(Beginning of Data extract)
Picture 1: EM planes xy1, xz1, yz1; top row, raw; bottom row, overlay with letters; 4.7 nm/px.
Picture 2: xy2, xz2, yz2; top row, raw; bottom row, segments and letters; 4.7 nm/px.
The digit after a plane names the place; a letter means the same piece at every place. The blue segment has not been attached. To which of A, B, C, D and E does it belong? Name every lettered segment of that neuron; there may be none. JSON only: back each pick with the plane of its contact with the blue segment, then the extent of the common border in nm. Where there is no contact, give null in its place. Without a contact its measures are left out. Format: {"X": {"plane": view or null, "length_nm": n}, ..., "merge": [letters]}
(End of Data extract)
(Beginning of Data extract)
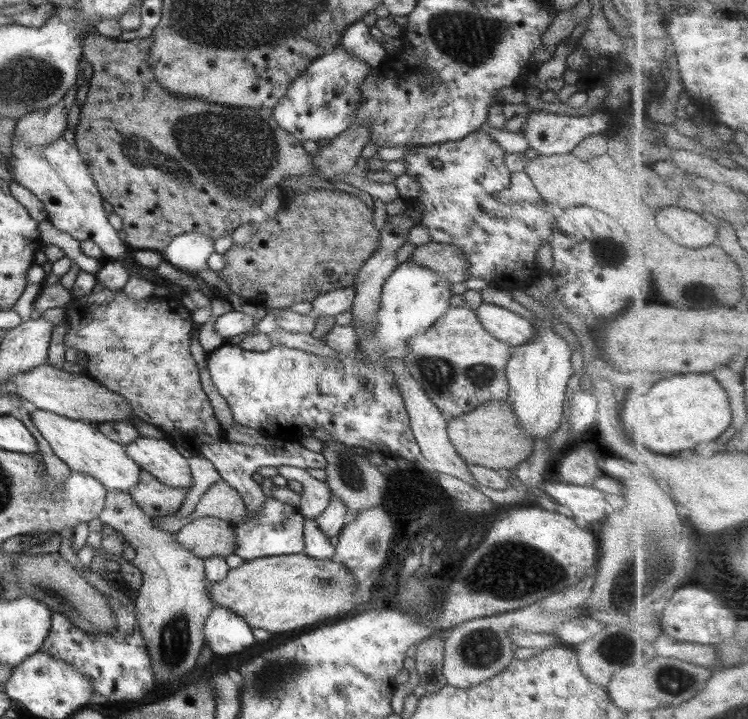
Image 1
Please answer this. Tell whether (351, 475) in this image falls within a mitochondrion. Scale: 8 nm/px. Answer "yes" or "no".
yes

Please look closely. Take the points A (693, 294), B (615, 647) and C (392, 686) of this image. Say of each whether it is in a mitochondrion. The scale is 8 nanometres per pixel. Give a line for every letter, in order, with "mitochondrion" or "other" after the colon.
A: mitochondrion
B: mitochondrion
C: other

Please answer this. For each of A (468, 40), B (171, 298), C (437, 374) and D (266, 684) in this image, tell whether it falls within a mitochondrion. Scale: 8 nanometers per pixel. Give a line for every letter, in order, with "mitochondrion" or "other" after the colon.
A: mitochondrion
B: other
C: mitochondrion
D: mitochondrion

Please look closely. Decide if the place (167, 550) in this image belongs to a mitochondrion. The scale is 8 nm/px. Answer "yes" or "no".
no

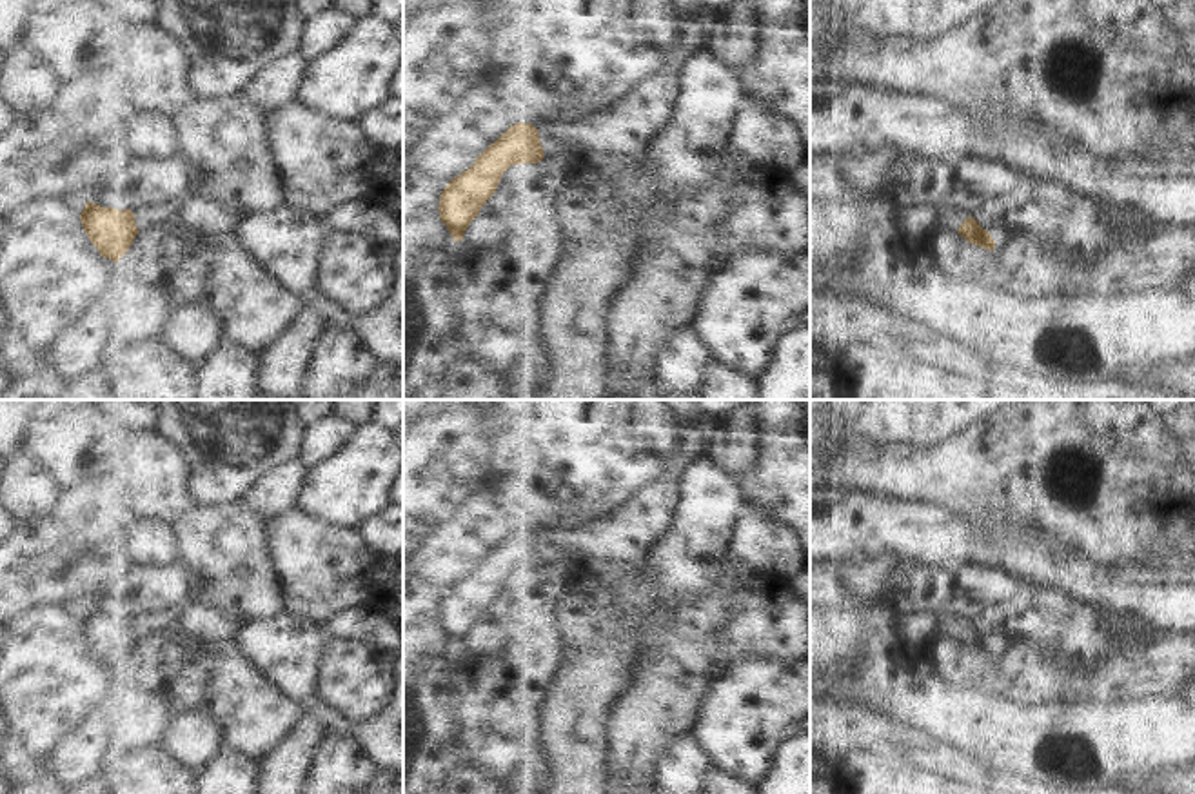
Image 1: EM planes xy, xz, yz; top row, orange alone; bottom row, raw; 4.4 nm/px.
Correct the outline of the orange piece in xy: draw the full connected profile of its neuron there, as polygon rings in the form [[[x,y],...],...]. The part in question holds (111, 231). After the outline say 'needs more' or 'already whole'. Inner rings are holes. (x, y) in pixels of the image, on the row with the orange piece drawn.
(End of Data extract)
Copy each line above containing the string "Picture".

Picture 1: EM planes xy1, xz1, yz1; top row, raw; bottom row, overlay with letters; 4.7 nm/px.
Picture 2: xy2, xz2, yz2; top row, raw; bottom row, segments and letters; 4.7 nm/px.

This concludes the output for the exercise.